Die Verwendung von Helium bei der Vakuumlecksuche

Die Verwendung von Helium bei der Vakuumlecksuche

Helium ist die bevorzugte Wahl als Spürgas, wenn es um die Erkennung von Vakuumlecks geht. Die Helium-Lecksuche oder Helium-Massenspektrometer-Lecksuche (HMSLD) ermittelt und misst die Größe eines Lecks in Hoch- und Ultrahochvakuumsystemen. Wie läuft das Verfahren ab? Zuerst richten Sie sich zwischen dem Prüfbereich und dem Lecksucher ein. Das Helium tritt durch das Leck (falls vorhanden) ein, und der Detektor misst und zeigt den Partialdruck im System an.

Im Folgenden sind die Hauptkomponenten des Detektors aufgeführt:

 

Dichtheitsprüfung

Ein Spektrometer, das die Masse von Helium ermittelt
Eine Pumpe, die den Rastplatz räumt
Ein Vakuumsystem, das den Druck im Spektrometer aufrechterhält
Ein Verstärker, der das Ausgangssignal überwacht
Ventile
Steuerungen und Netzteile
Gründe für die Verwendung von Helium bei der Vakuumlecksuche

Also, was ist das große Geheimnis?

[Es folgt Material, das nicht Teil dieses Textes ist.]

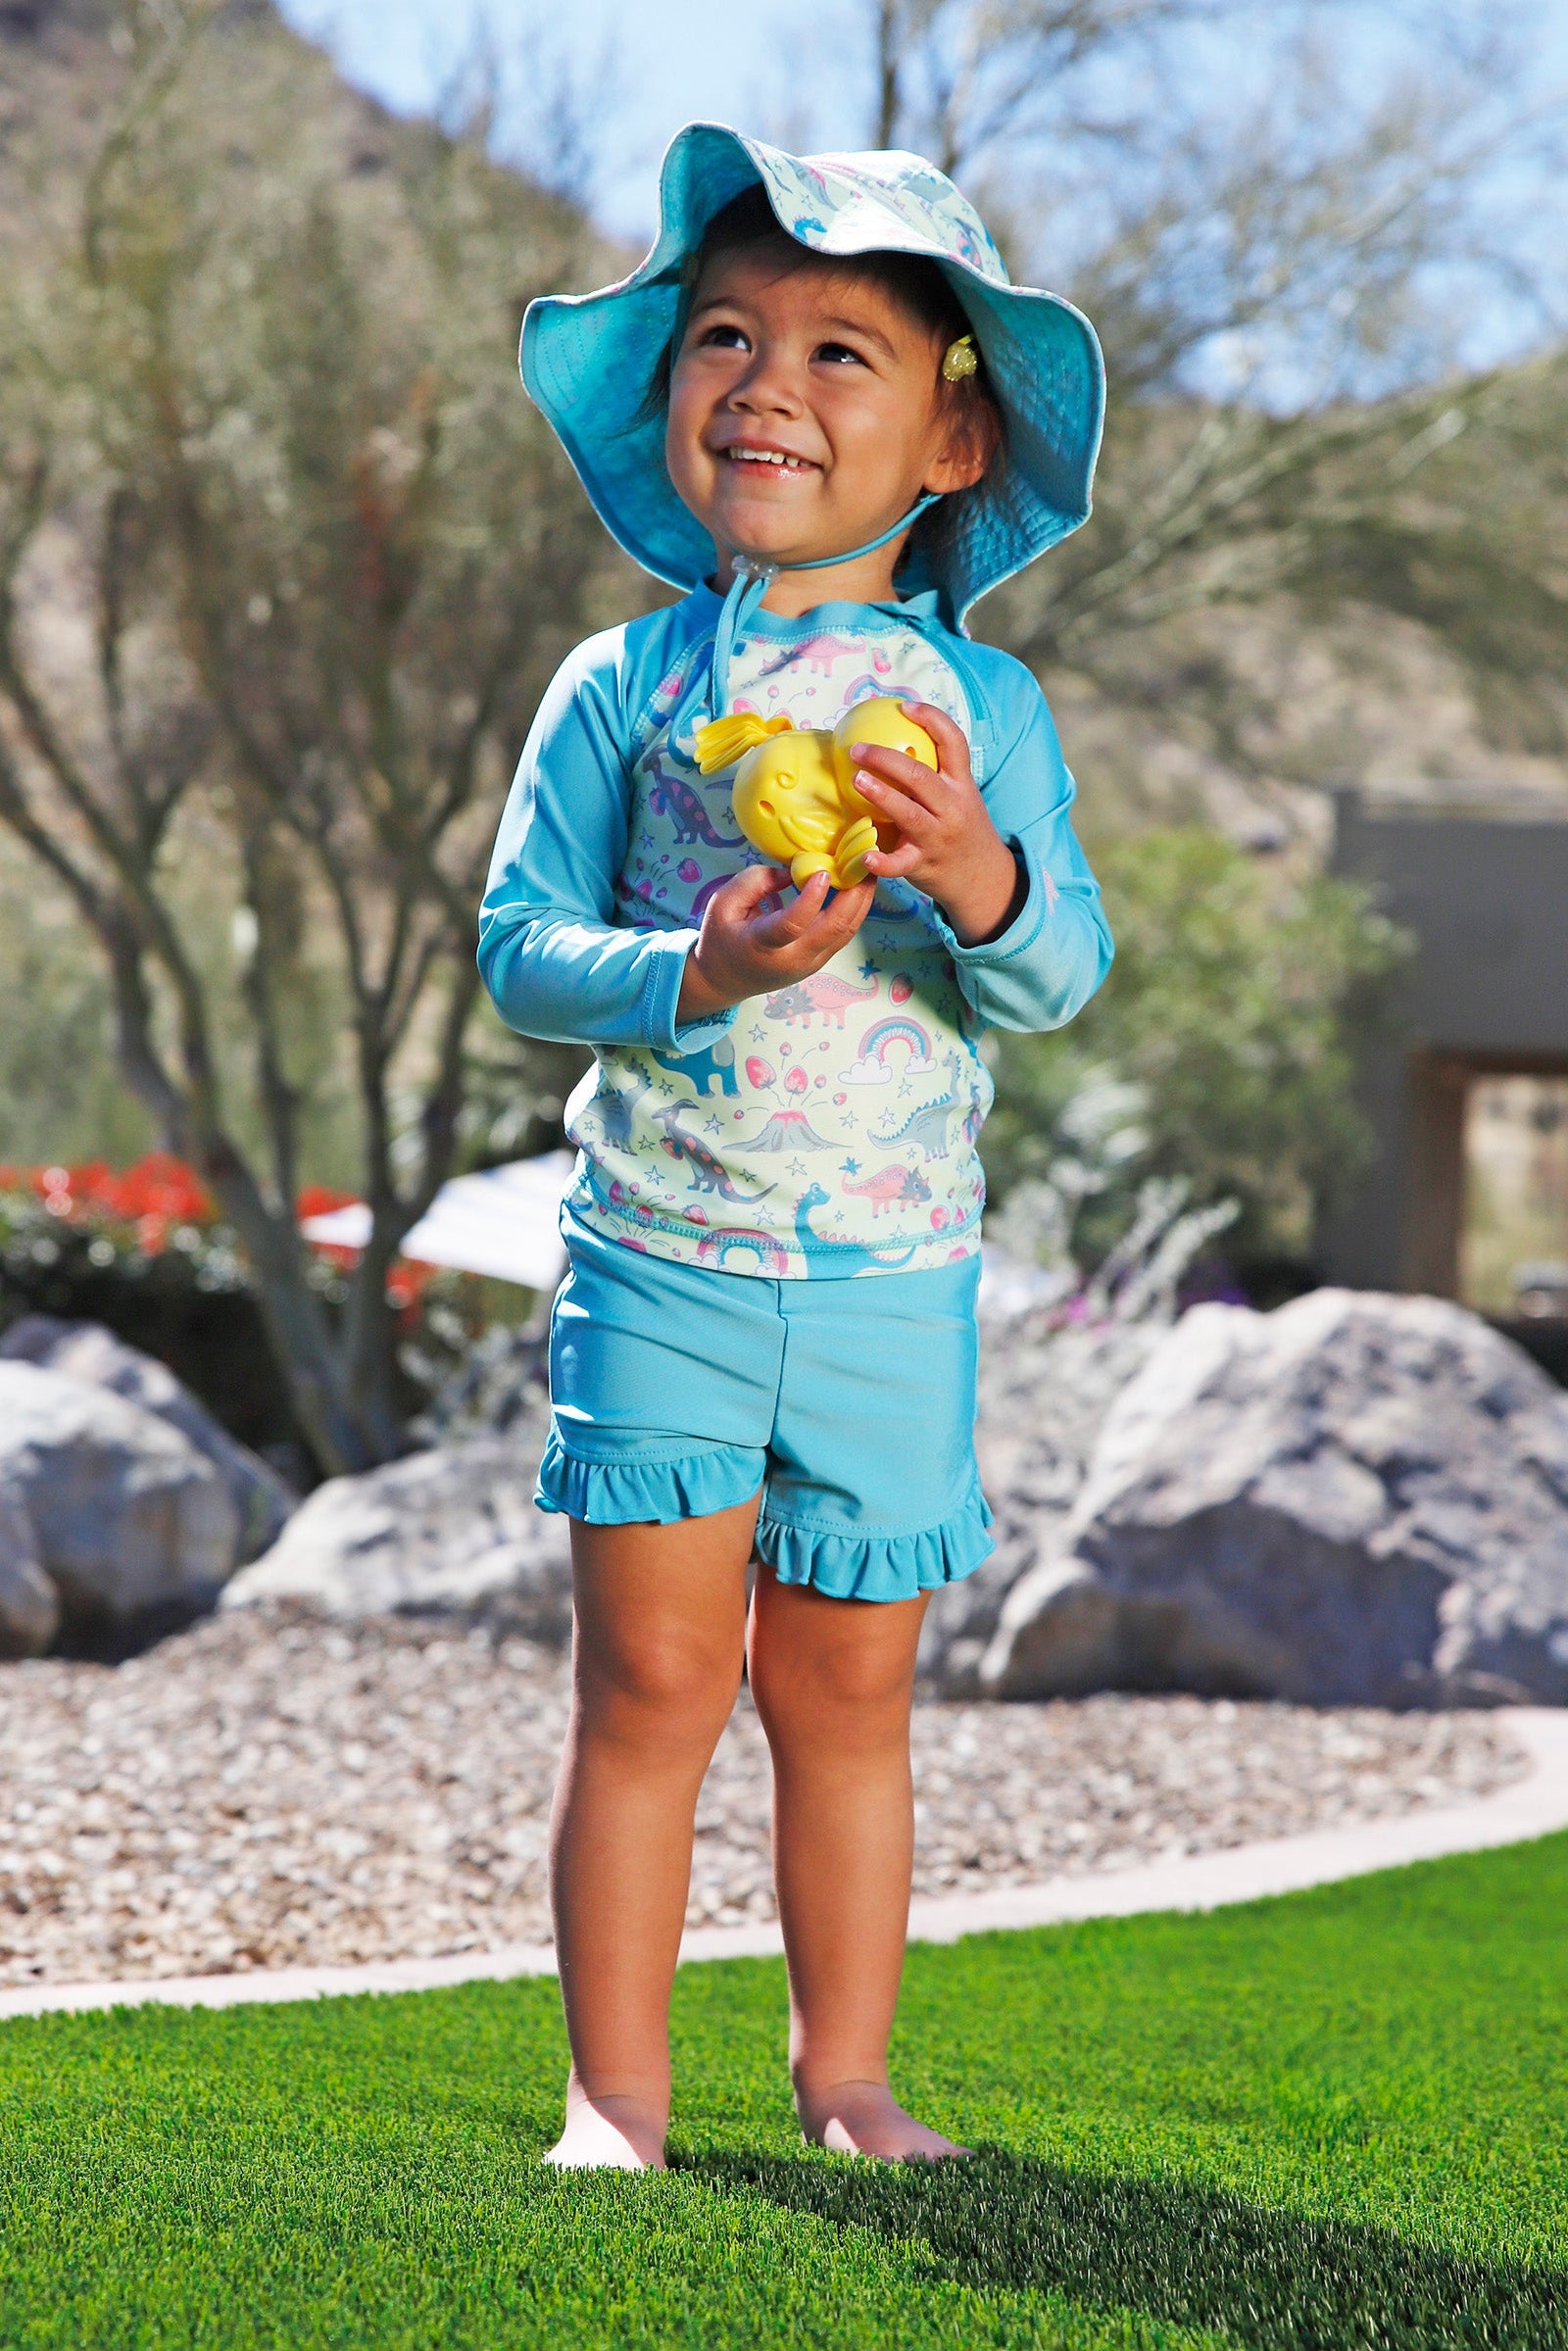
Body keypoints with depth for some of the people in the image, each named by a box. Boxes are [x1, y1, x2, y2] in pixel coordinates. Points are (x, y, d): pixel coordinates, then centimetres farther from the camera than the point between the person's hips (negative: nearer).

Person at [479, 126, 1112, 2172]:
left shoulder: (982, 705, 1)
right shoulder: (623, 686, -1)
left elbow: (1068, 975, -5)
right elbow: (519, 944, -5)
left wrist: (988, 883, -26)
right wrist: (699, 973, -22)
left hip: (889, 1280, 1)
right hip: (659, 1262, -1)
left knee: (847, 1696, 9)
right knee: (649, 1687, -1)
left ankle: (845, 2074, 22)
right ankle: (618, 2092, 8)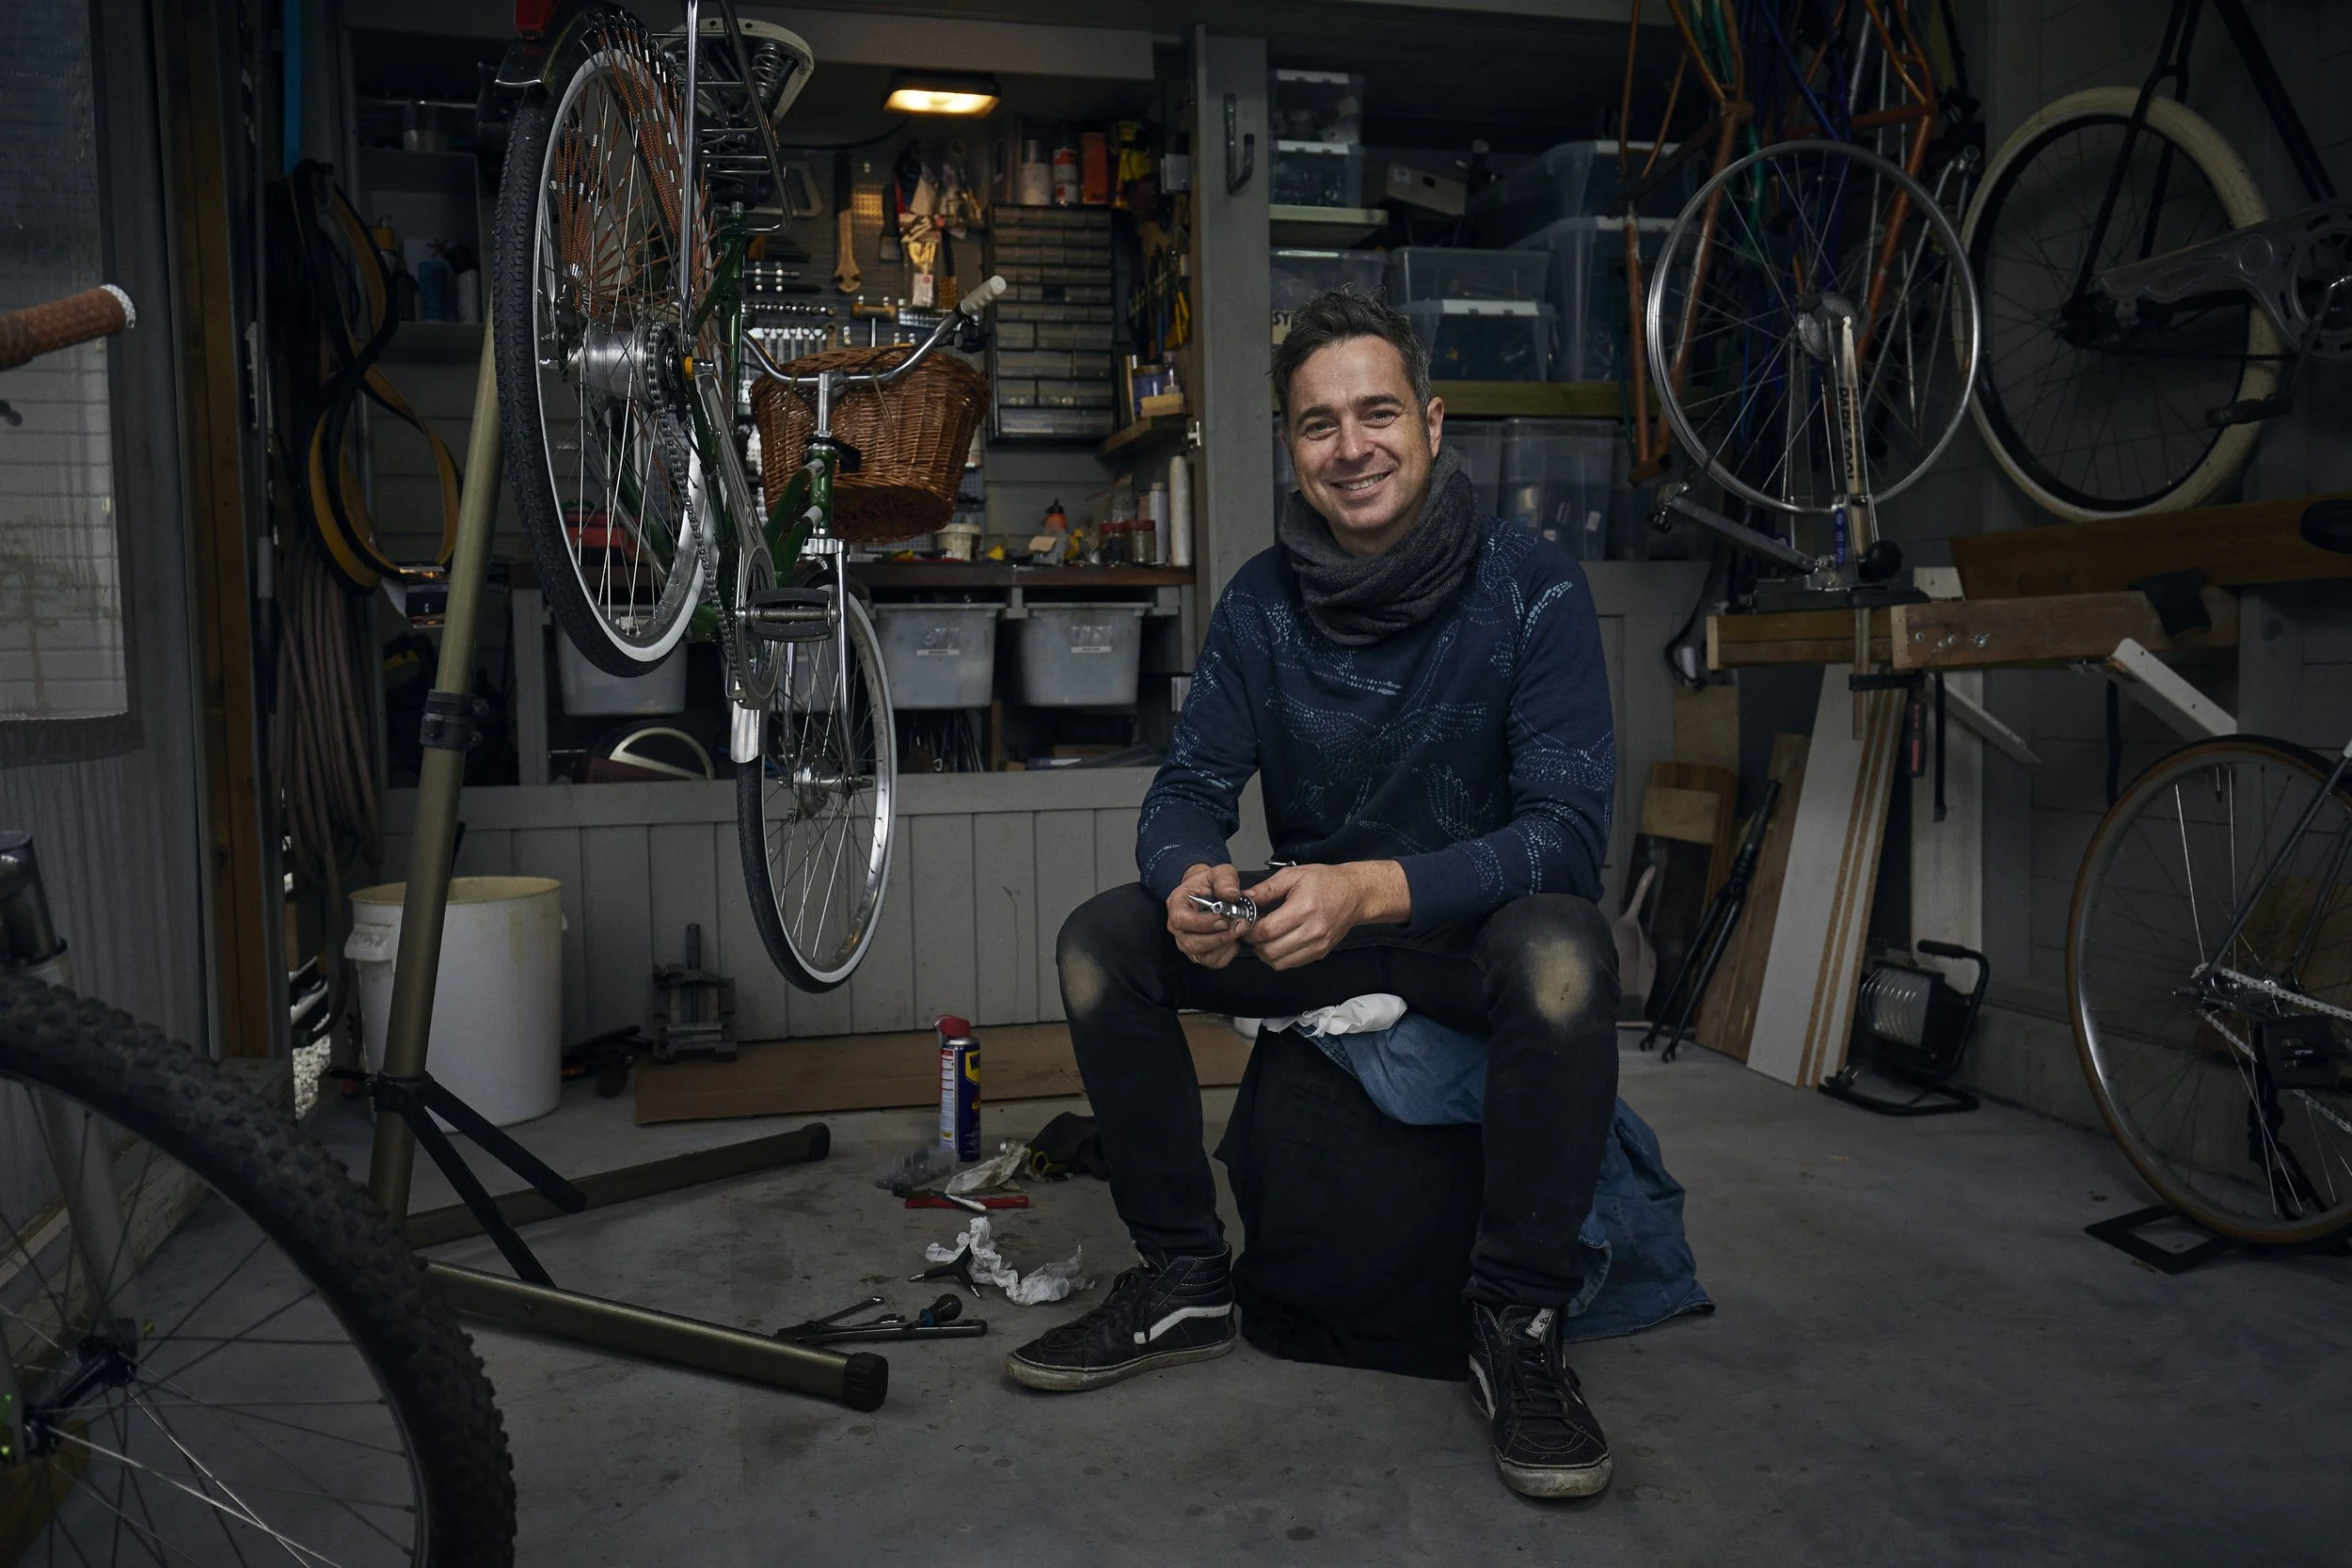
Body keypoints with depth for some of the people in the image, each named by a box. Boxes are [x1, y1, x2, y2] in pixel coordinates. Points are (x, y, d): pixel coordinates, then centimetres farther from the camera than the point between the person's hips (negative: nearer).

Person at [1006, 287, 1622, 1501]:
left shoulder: (1531, 587, -15)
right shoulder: (1260, 603, -3)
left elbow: (1568, 826, -22)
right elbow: (1191, 786, -3)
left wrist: (1375, 888, -38)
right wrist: (1192, 876, -29)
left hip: (1472, 922, -3)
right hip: (1308, 929, 4)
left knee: (1563, 949, -36)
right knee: (1103, 936, -15)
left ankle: (1517, 1324, -17)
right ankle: (1185, 1284, -2)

Warum ist Helium das Gas der Wahl, wenn es um die Erkennung von Vakuumlecks geht? Hier sind einige der wichtigsten Gründe:

#1. Sicher in der Anwendung: Helium ist sicher in der Anwendung. Es ist nicht nur inert und ungiftig, sondern auch nicht reaktiv und brennbar. Es wird häufig in der Weltraumforschung und beim Tiefseetauchen verwendet. Es gibt jedoch auch eine starke Bedrohung. Eine hohe Heliummenge kann zu Erstickung führen, tritt aber während der Vakuumleckprüfung nicht auf.

#2. Geringe Präsenz: Die Menge an Helium in unserer Atmosphäre ist sehr gering. Genau genommen sind es 5,24 x 10-4 % der Atmosphäre. Aufgrund der geringen Anwesenheit dieses Gases in unserer Atmosphäre wird sehr deutlich, dass das im Test nachgewiesene Helium dasjenige ist, das vom Detektor eingeführt wird.

#3. Kleine Moleküle: Von den Edelgasen hat Helium das kleinste und leichteste Molekül außer Wasserstoff. Während Wasserstoff sowohl brennbar als auch reaktiv ist, ist Helium sehr sicher in der Anwendung. Vor allem das niedrige Molekulargewicht von Helium macht es dem Gas leicht, durch kleinste Lecks zu strömen.

#4. Leicht zu unterscheiden: Der Helium-Lecksucher ist ein spezielles Gerät, das mithilfe eines Magnetfelds die Richtung von Ionen ändern kann. Es wird für die Vorrichtung einfach, die Heliumionen hinsichtlich ihrer akuten Masseneigenschaften zu erkennen.

Methoden der Helium-Lecksuche

Es gibt hauptsächlich zwei Methoden, die beim Lecktestprozess verwendet werden. Sie sind wie folgt:

Sprühsondenmethode: Diese Methode bietet die höchste Empfindlichkeit. Das zu prüfende Vakuumsystem wird direkt mit dem Helium-Lecksucher verbunden. Erstens befindet sich das Heliumgas auf der Außenseite, nachdem das Innere des Systems bis auf ein gewünschtes Niveau geleert wurde. Im Falle eines Lecks dringt das Helium ein und wird sofort erkannt.